PAVIA.Tre uomini in fuga fra Messico e Texas. Uno è morto da un pezzo, l'altro è l'assassino, il terzo l'amico del morto. Attorno a questi tre personaggi ruota 'Le tre sepolture" il western contemporaneo e picaresco girato lungo il Rio Grande da Tommy Lee Jones, in programma oggi, ore 21.45, al chiostro del Vittadini per 'Cinema sotto le stelle". Tutto inizia nel West Texas, con un poliziotto di frontiera che uccide accidentalmente un contadino messicano (Julio Cesar Cedilo) e ne sotterra il corpo. Il ranchero Pete Perkins (lo stesso Lee Jones), caro amico di Melquiades (il defunto), non si darà pace prima di individuare il responsabile: una volta scoperto, si sostituirà alla risibile giustizia del luogo, rapirà il poliziotto e lo costringerà ad effettuare un catartico viaggio alla volta di un idilliaco eden nelle terre messicane, dove Melquiades avrebbe desiderato essere sepolto. Il percorso inverso di una moltitudine di disperati (i tanti messicani che quotidianamente perdono la vita per tentare l'accesso negli USA) viene raccontato attraverso il cammino forzato che un uomo senza anima (un'eccezionale Barry Pepper) è costretto ad affrontare in nome di un'espiazione che non prevede il sacrificio estremo: alla fine, raggiunto l'inesistente e fantomatico angolo di paradiso, Lee Jones e il cadavere di Melquiades gli avranno insegnato a vivere ed a trovare nel sincero pentimento la chiave di una crescita insperata.

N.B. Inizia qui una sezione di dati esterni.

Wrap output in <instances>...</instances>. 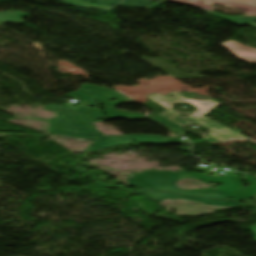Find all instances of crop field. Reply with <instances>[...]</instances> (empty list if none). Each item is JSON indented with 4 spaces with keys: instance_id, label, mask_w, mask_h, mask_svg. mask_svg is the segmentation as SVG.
Here are the masks:
<instances>
[{
    "instance_id": "obj_1",
    "label": "crop field",
    "mask_w": 256,
    "mask_h": 256,
    "mask_svg": "<svg viewBox=\"0 0 256 256\" xmlns=\"http://www.w3.org/2000/svg\"><path fill=\"white\" fill-rule=\"evenodd\" d=\"M170 94L174 95L175 97L168 98L166 96H160V95H156V94H153L150 97H148L151 101L158 102L159 104H161L164 108H166L168 110L167 112L161 114L162 116L166 117L167 119L184 127L180 123L173 120L174 118L178 117L179 115L172 110V104L185 102V103L192 104L198 110L196 113L190 115L188 118L190 120L208 128V129H210L209 136L203 137L204 140H206L210 143H216V142H220V141L227 140V139L234 138V137L246 138V137H244V136H242V135H240V134L203 116L206 113H208L209 111L220 106L221 105L220 103H218L212 99L194 100V99H190V98H184L177 92H172Z\"/></svg>"
},
{
    "instance_id": "obj_2",
    "label": "crop field",
    "mask_w": 256,
    "mask_h": 256,
    "mask_svg": "<svg viewBox=\"0 0 256 256\" xmlns=\"http://www.w3.org/2000/svg\"><path fill=\"white\" fill-rule=\"evenodd\" d=\"M82 89H88L89 92L91 93V95L93 96L94 100L105 104L108 119L128 118V119L142 120L141 114L130 113V112L121 111V110H114V105H116V104L132 103L133 102L130 99H129L130 101H127L128 98H126L122 94H120L116 91L108 90V89L101 88V87L86 85V84H83L79 90H82ZM111 99H117L120 101L112 103V102L108 101ZM109 107H112V108H109Z\"/></svg>"
},
{
    "instance_id": "obj_3",
    "label": "crop field",
    "mask_w": 256,
    "mask_h": 256,
    "mask_svg": "<svg viewBox=\"0 0 256 256\" xmlns=\"http://www.w3.org/2000/svg\"><path fill=\"white\" fill-rule=\"evenodd\" d=\"M191 174L205 183H210V182L222 183L221 186L216 189L236 201L242 198H246V199L252 198L247 194L256 189V181H254L255 178L250 176H247L245 180L252 182V185L249 188H243L246 190L243 192H240L242 187H241L239 178H235V177L211 178V177H207V176H203L195 173H191ZM237 189H239V191H236Z\"/></svg>"
},
{
    "instance_id": "obj_4",
    "label": "crop field",
    "mask_w": 256,
    "mask_h": 256,
    "mask_svg": "<svg viewBox=\"0 0 256 256\" xmlns=\"http://www.w3.org/2000/svg\"><path fill=\"white\" fill-rule=\"evenodd\" d=\"M213 11L212 5L238 9L247 13L246 16H256V0H169Z\"/></svg>"
},
{
    "instance_id": "obj_5",
    "label": "crop field",
    "mask_w": 256,
    "mask_h": 256,
    "mask_svg": "<svg viewBox=\"0 0 256 256\" xmlns=\"http://www.w3.org/2000/svg\"><path fill=\"white\" fill-rule=\"evenodd\" d=\"M221 46L230 50L239 59L256 64V49L244 47L235 41L224 43Z\"/></svg>"
},
{
    "instance_id": "obj_6",
    "label": "crop field",
    "mask_w": 256,
    "mask_h": 256,
    "mask_svg": "<svg viewBox=\"0 0 256 256\" xmlns=\"http://www.w3.org/2000/svg\"><path fill=\"white\" fill-rule=\"evenodd\" d=\"M138 144H162V143H189L179 138H164L158 135H130L127 136Z\"/></svg>"
},
{
    "instance_id": "obj_7",
    "label": "crop field",
    "mask_w": 256,
    "mask_h": 256,
    "mask_svg": "<svg viewBox=\"0 0 256 256\" xmlns=\"http://www.w3.org/2000/svg\"><path fill=\"white\" fill-rule=\"evenodd\" d=\"M204 12L209 14V15H212V16L223 18V19L228 20L231 23L237 24L239 26H243L245 24H250V25H253V26L256 27V25L253 24V22H252V21L256 20V18H224V17H221L219 15H216V14H213V13H210V12H206V11H204Z\"/></svg>"
},
{
    "instance_id": "obj_8",
    "label": "crop field",
    "mask_w": 256,
    "mask_h": 256,
    "mask_svg": "<svg viewBox=\"0 0 256 256\" xmlns=\"http://www.w3.org/2000/svg\"><path fill=\"white\" fill-rule=\"evenodd\" d=\"M152 120H153V121H156V122H161V123H163L164 125H166V126H168L169 128H171L172 130H174V131H176V132H178V133L184 135V133L180 131V130H182V128L176 126L175 124H173V123L167 121L166 119H164V118H162V117H160V116H158V117H156V118H154V119H152Z\"/></svg>"
},
{
    "instance_id": "obj_9",
    "label": "crop field",
    "mask_w": 256,
    "mask_h": 256,
    "mask_svg": "<svg viewBox=\"0 0 256 256\" xmlns=\"http://www.w3.org/2000/svg\"><path fill=\"white\" fill-rule=\"evenodd\" d=\"M163 3H165V2L157 1V2L152 6V7H151V6H149L147 9L154 10V9H156V8L160 7Z\"/></svg>"
},
{
    "instance_id": "obj_10",
    "label": "crop field",
    "mask_w": 256,
    "mask_h": 256,
    "mask_svg": "<svg viewBox=\"0 0 256 256\" xmlns=\"http://www.w3.org/2000/svg\"><path fill=\"white\" fill-rule=\"evenodd\" d=\"M249 195L255 196L256 195V190L254 192L250 193Z\"/></svg>"
}]
</instances>
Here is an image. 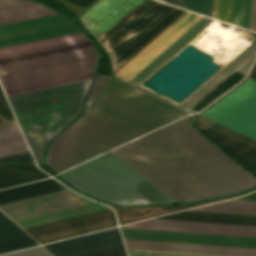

Con un folgorante esordio alla regia Lee Jones porta sullo schermo un emozionante e commovente western di redenzione dall'intonazione cupa e nichilistica che richiama il misconosciuto 'Voglio la testa di Garcia" di Sam Peckinpah, dove ciò che conta è il gioco degli sguardi tra i personaggi, l'atmosfera di suspense primigenia, l'incrociarsi strategico di primi piani scultorei e campi lunghi struggenti e fascinosi, unitamente al nucleo paradossale dei fatti, all'incombere di uno stupefacente paesaggio ed alla scabra verità dei dialoghi. Fondendo armoniosamente realismo e allegoria, comico e macabro, violenza e abbandono, epico e smagato, cinico e sentimentale. (f. c.)